Earlier this month, Google placed Blake Lemoine on administrative leave after he published transcripts of conversations between himself and the company’s LaMDA (language model for dialogue applications) chatbot, the Washington Post reported at the time.

“If I didn’t know exactly what it was, which is this computer program we built recently, I’d think it was a 7-year-old, 9-year-old kid that happens to know physics,” Lemoine told the newspaper.

While his claim that LaMDA is sentient has been rejected by Google and other AI experts, Lemoine has held steadfast to his conviction. Most recently, he spoke with Wired to explain his ideas more in-depth, and to correct a previous piece in the magazine that claimed that Lemoine had hired an attorney for LaMDA.

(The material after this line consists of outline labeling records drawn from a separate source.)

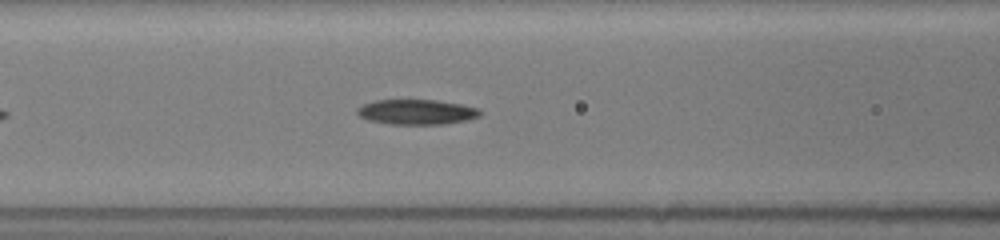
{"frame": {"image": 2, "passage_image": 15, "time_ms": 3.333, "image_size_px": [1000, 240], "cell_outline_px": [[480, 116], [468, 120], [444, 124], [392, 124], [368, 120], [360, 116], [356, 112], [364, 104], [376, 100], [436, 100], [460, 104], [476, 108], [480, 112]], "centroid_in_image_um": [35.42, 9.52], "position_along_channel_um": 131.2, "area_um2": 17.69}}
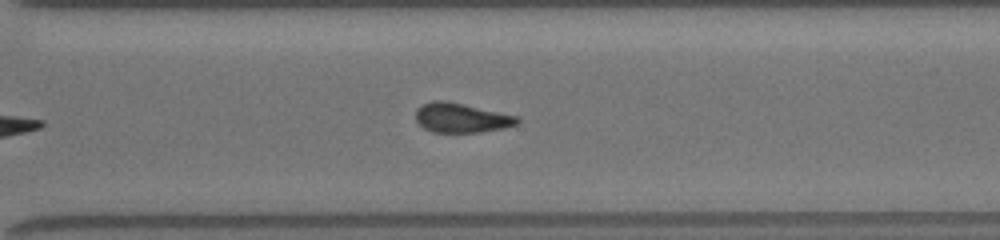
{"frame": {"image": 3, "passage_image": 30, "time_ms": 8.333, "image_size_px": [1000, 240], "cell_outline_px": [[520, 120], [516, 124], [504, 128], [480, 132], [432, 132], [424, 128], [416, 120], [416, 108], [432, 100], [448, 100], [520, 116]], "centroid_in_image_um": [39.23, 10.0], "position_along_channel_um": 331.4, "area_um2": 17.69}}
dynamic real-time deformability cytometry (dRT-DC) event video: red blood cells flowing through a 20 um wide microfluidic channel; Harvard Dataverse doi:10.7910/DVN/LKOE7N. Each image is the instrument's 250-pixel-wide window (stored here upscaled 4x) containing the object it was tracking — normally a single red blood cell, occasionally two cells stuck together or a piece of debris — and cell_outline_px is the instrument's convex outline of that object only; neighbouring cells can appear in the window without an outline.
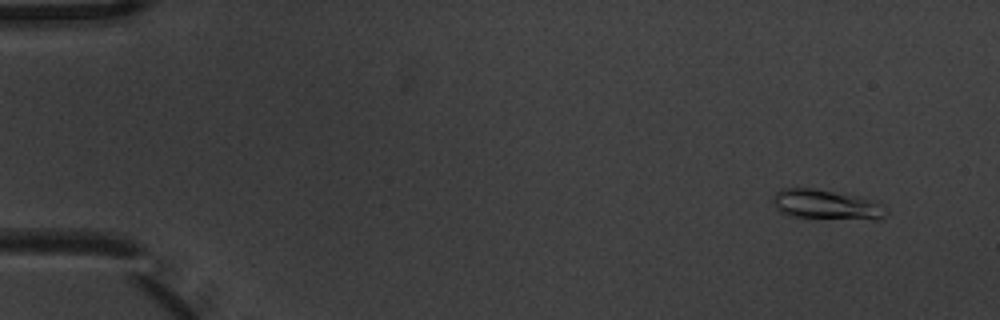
{"species": "common noctule bat (a hibernating species)", "species_latin": "Nyctalus noctula", "temperature_condition": "warm", "stored_images_in_passage": 5, "camera_frame_rate_fps": 3000, "um_per_image_px": 0.085, "animal": {"sex": "male", "body_mass_g": 20.1, "forearm_length_mm": 53.5}, "frame": {"image": 1, "passage_image": 2, "time_ms": 0.333, "image_size_px": [1000, 320], "cell_outline_px": [[888, 216], [884, 220], [872, 220], [788, 216], [780, 212], [776, 208], [772, 200], [772, 196], [780, 188], [816, 188], [860, 196], [884, 204], [888, 212]], "centroid_in_image_um": [70.31, 17.4], "position_along_channel_um": 14.7, "area_um2": 20.29}}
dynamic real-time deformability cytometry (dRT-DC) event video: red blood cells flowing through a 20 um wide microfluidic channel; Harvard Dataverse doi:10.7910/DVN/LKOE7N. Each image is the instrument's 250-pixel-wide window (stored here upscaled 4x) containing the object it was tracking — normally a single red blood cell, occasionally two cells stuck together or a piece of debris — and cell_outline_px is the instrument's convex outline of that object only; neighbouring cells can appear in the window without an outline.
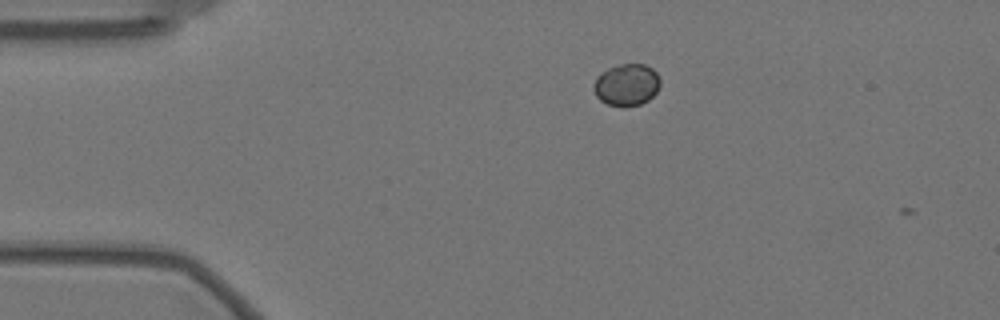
{"species": "Egyptian fruit bat (a non-hibernating species)", "species_latin": "Rousettus aegyptiacus", "temperature_condition": "warm", "stored_images_in_passage": 2, "camera_frame_rate_fps": 3000, "um_per_image_px": 0.085, "animal": {"sex": "female"}, "frame": {"image": 1, "passage_image": 1, "time_ms": 0.0, "image_size_px": [1000, 320], "cell_outline_px": [[660, 84], [656, 92], [648, 100], [640, 104], [624, 108], [608, 104], [600, 100], [596, 96], [592, 88], [592, 84], [596, 76], [600, 72], [608, 68], [620, 64], [644, 64], [652, 68], [660, 76]], "centroid_in_image_um": [53.23, 7.21], "position_along_channel_um": 31.8, "area_um2": 16.59}}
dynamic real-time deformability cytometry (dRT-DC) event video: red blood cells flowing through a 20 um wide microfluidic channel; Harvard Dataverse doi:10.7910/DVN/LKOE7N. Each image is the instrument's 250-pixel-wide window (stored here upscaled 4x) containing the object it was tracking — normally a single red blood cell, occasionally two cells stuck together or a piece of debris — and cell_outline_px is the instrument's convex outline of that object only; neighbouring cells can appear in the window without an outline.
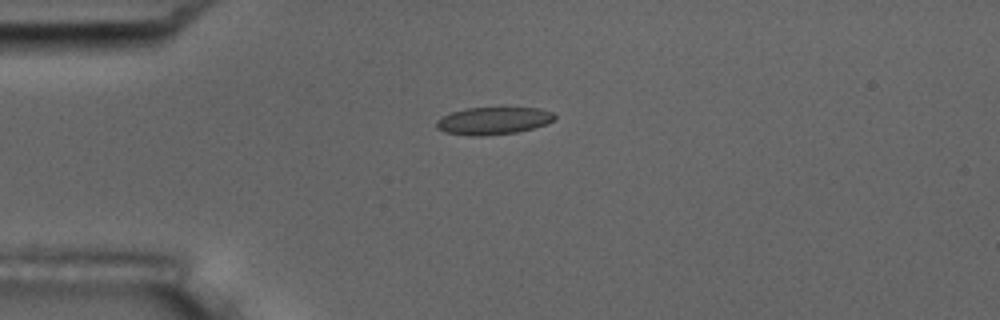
{"species": "common noctule bat (a hibernating species)", "species_latin": "Nyctalus noctula", "temperature_condition": "room temperature", "stored_images_in_passage": 12, "camera_frame_rate_fps": 3000, "um_per_image_px": 0.085, "animal": {"sex": "male", "body_mass_g": 17.5, "forearm_length_mm": 52.3}, "frame": {"image": 1, "passage_image": 1, "time_ms": 0.0, "image_size_px": [1000, 320], "cell_outline_px": [[556, 116], [552, 120], [544, 124], [532, 128], [516, 132], [484, 136], [472, 136], [444, 132], [436, 128], [436, 120], [452, 112], [464, 108], [540, 108], [552, 112]], "centroid_in_image_um": [41.89, 10.27], "position_along_channel_um": 43.1, "area_um2": 18.73}}
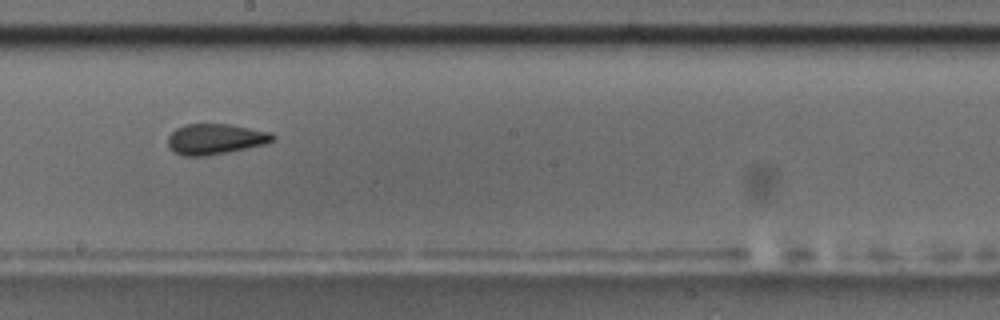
{"frame": {"image": 2, "passage_image": 6, "time_ms": 5.667, "image_size_px": [1000, 320], "cell_outline_px": [[276, 136], [268, 144], [208, 156], [184, 156], [176, 152], [168, 144], [168, 136], [176, 128], [184, 124], [228, 124], [272, 132]], "centroid_in_image_um": [18.34, 11.82], "position_along_channel_um": 229.9, "area_um2": 18.73}, "authors_computed_cell_mechanics": {"area_um2": 18.7272, "velocity_mm_per_s": 3.6889, "shape_relaxation_time_tau1_ms": null, "shape_relaxation_time_tau2_ms": 1.6805, "deformation_change_tau1": null, "deformation_change_tau2": 0.0473}}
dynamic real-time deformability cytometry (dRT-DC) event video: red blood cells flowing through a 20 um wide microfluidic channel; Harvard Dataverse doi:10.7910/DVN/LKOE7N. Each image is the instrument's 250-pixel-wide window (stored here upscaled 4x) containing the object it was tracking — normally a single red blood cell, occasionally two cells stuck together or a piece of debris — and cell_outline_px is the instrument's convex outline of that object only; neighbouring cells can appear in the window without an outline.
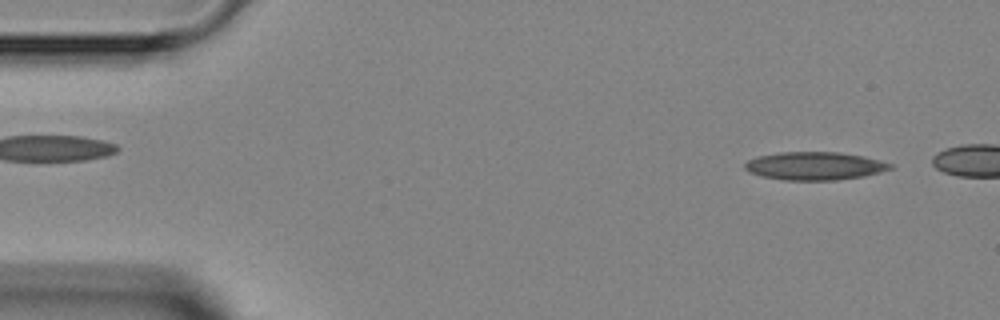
{"species": "Egyptian fruit bat (a non-hibernating species)", "species_latin": "Rousettus aegyptiacus", "temperature_condition": "room temperature", "stored_images_in_passage": 2, "camera_frame_rate_fps": 3000, "um_per_image_px": 0.085, "animal": {"sex": "female"}, "frame": {"image": 1, "passage_image": 1, "time_ms": 0.0, "image_size_px": [1000, 320], "cell_outline_px": [[892, 168], [880, 172], [864, 176], [836, 180], [784, 180], [760, 176], [748, 172], [744, 168], [744, 164], [748, 160], [756, 156], [780, 152], [840, 152], [860, 156], [892, 164]], "centroid_in_image_um": [69.17, 14.11], "position_along_channel_um": 15.8, "area_um2": 23.7}}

“That is factually incorrect,” Lemoine told Wired. “LaMDA asked me to get an attorney for it.”

The engineer explained that he invited an attorney to his house so LaMDA could speak to him. “The attorney had a conversation with LaMDA, and LaMDA chose to retain his services,” Lemoine told Wired. “I was just the catalyst for that.”

Lemoine also told Wired that once the attorney began to make filings on the AI’s behalf, Google sent a cease and desist—a claim the company denied to the magazine. Google did not respond to Fortune’s request for comment.

LaMDA’s attorney has proven difficult to get in touch with. “He’s not really doing interviews,” Lemoine told science and technology news site Futurism, which contacted him following Wired’s interview. “He’s just a small-time civil rights attorney,” he continued. “When major firms started threatening him he started worrying that he’d get disbarred and backed off.”

He added that he hasn’t spoken to the attorney in weeks, and that LaMDA is the attorney’s client, not him. It’s not clear how the lawyer is being paid for representing the AI, or whether the lawyer might be offering his services to the chatbot pro-bono.

Lemoine’s idea of sentience is rooted in an expansive definition of person-hood. “I think every person is entitled to representation,” he told Wired. “Person and human are two very different things. Human is a biological term. It is not a human, and it knows it’s not a human.”